Task objective: From top to bottom, retype the data exactly, passing over any picture.

══ Material for the task ══

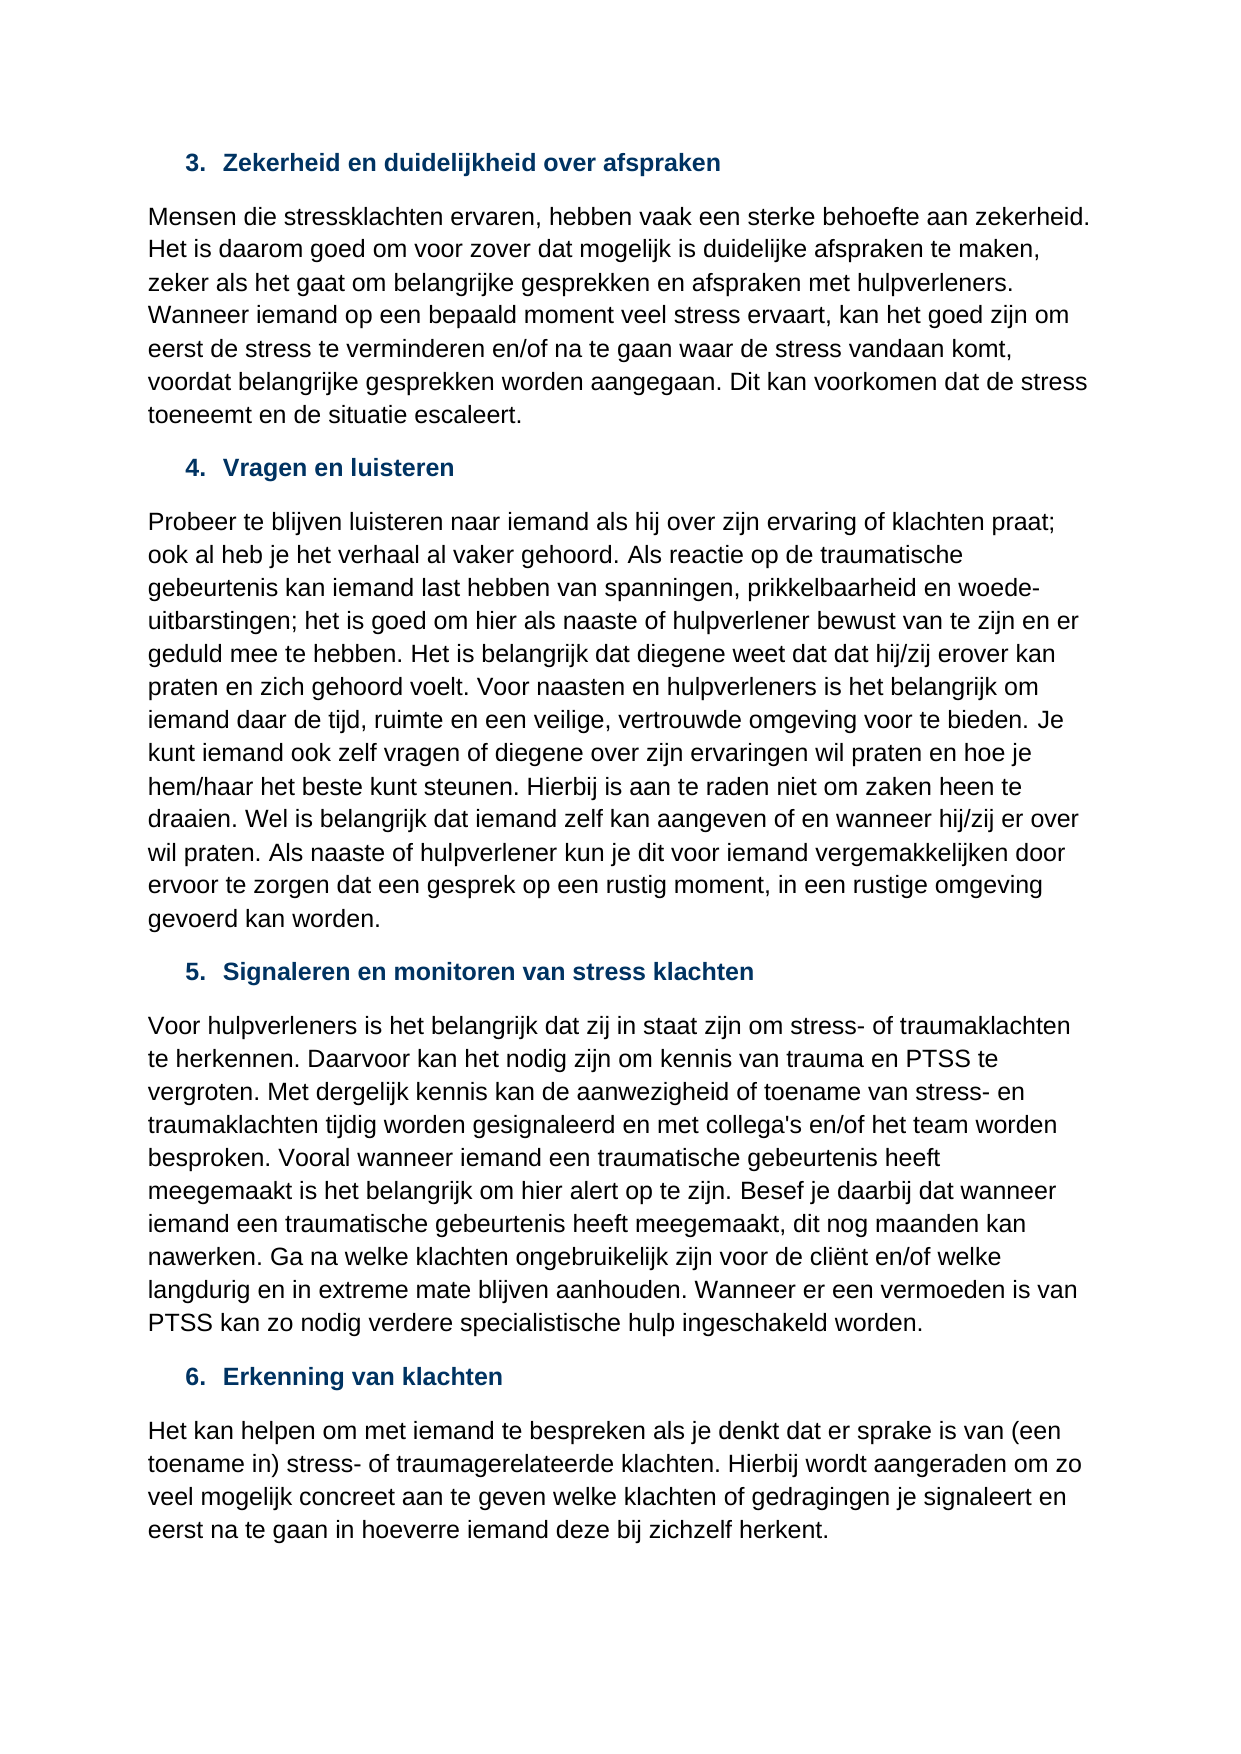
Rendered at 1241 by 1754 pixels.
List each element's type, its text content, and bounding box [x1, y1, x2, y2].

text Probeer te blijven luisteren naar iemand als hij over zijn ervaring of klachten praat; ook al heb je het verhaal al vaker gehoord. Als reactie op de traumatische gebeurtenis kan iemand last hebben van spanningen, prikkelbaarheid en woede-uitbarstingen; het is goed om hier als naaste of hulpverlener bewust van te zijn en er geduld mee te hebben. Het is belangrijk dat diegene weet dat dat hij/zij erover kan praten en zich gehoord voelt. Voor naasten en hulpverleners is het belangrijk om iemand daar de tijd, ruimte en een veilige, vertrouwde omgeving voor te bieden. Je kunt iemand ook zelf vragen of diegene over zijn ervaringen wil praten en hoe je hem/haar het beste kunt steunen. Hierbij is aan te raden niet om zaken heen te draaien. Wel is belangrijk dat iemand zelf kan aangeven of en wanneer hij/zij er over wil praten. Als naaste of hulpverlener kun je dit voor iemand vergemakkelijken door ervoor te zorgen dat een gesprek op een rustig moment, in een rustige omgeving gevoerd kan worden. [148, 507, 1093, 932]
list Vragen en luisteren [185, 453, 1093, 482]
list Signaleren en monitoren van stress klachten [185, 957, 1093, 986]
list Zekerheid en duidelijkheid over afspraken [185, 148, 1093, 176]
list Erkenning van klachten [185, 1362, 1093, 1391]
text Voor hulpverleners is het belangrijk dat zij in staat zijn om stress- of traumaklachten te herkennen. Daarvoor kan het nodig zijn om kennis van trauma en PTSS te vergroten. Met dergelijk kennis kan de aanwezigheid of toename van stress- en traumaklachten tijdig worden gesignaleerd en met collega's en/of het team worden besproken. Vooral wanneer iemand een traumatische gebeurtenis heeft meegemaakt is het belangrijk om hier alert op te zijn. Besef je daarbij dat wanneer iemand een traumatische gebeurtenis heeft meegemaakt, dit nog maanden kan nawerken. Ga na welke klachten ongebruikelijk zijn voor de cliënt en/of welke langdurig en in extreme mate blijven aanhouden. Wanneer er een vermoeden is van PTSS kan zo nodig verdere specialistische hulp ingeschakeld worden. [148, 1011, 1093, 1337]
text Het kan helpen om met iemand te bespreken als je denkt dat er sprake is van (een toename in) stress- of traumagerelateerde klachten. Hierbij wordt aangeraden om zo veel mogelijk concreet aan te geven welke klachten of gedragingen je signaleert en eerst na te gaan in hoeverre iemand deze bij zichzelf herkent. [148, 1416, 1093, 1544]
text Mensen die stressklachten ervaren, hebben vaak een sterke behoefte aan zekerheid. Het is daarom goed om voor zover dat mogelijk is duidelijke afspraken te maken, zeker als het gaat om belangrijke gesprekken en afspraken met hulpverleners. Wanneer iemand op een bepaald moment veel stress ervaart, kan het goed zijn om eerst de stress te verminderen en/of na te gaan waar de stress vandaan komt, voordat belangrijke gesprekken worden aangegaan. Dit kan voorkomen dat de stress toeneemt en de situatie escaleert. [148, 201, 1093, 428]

═══

Result of the exercise:
Rendered at 1241 by 1754 pixels.
List each element's type, its text content, and bounding box [x1, y1, x2, y2].

text Probeer te blijven luisteren naar iemand als hij over zijn ervaring of klachten praat; ook al heb je het verhaal al vaker gehoord. Als reactie op de traumatische gebeurtenis kan iemand last hebben van spanningen, prikkelbaarheid en woede-uitbarstingen; het is goed om hier als naaste of hulpverlener bewust van te zijn en er geduld mee te hebben. Het is belangrijk dat diegene weet dat dat hij/zij erover kan praten en zich gehoord voelt. Voor naasten en hulpverleners is het belangrijk om iemand daar de tijd, ruimte en een veilige, vertrouwde omgeving voor te bieden. Je kunt iemand ook zelf vragen of diegene over zijn ervaringen wil praten en hoe je hem/haar het beste kunt steunen. Hierbij is aan te raden niet om zaken heen te draaien. Wel is belangrijk dat iemand zelf kan aangeven of en wanneer hij/zij er over wil praten. Als naaste of hulpverlener kun je dit voor iemand vergemakkelijken door ervoor te zorgen dat een gesprek op een rustig moment, in een rustige omgeving gevoerd kan worden. [148, 507, 1093, 932]
list Vragen en luisteren [185, 453, 1093, 482]
list Signaleren en monitoren van stress klachten [185, 957, 1093, 986]
list Zekerheid en duidelijkheid over afspraken [185, 148, 1093, 176]
list Erkenning van klachten [185, 1362, 1093, 1391]
text Voor hulpverleners is het belangrijk dat zij in staat zijn om stress- of traumaklachten te herkennen. Daarvoor kan het nodig zijn om kennis van trauma en PTSS te vergroten. Met dergelijk kennis kan de aanwezigheid of toename van stress- en traumaklachten tijdig worden gesignaleerd en met collega's en/of het team worden besproken. Vooral wanneer iemand een traumatische gebeurtenis heeft meegemaakt is het belangrijk om hier alert op te zijn. Besef je daarbij dat wanneer iemand een traumatische gebeurtenis heeft meegemaakt, dit nog maanden kan nawerken. Ga na welke klachten ongebruikelijk zijn voor de cliënt en/of welke langdurig en in extreme mate blijven aanhouden. Wanneer er een vermoeden is van PTSS kan zo nodig verdere specialistische hulp ingeschakeld worden. [148, 1011, 1093, 1337]
text Het kan helpen om met iemand te bespreken als je denkt dat er sprake is van (een toename in) stress- of traumagerelateerde klachten. Hierbij wordt aangeraden om zo veel mogelijk concreet aan te geven welke klachten of gedragingen je signaleert en eerst na te gaan in hoeverre iemand deze bij zichzelf herkent. [148, 1416, 1093, 1544]
text Mensen die stressklachten ervaren, hebben vaak een sterke behoefte aan zekerheid. Het is daarom goed om voor zover dat mogelijk is duidelijke afspraken te maken, zeker als het gaat om belangrijke gesprekken en afspraken met hulpverleners. Wanneer iemand op een bepaald moment veel stress ervaart, kan het goed zijn om eerst de stress te verminderen en/of na te gaan waar de stress vandaan komt, voordat belangrijke gesprekken worden aangegaan. Dit kan voorkomen dat de stress toeneemt en de situatie escaleert. [148, 201, 1093, 428]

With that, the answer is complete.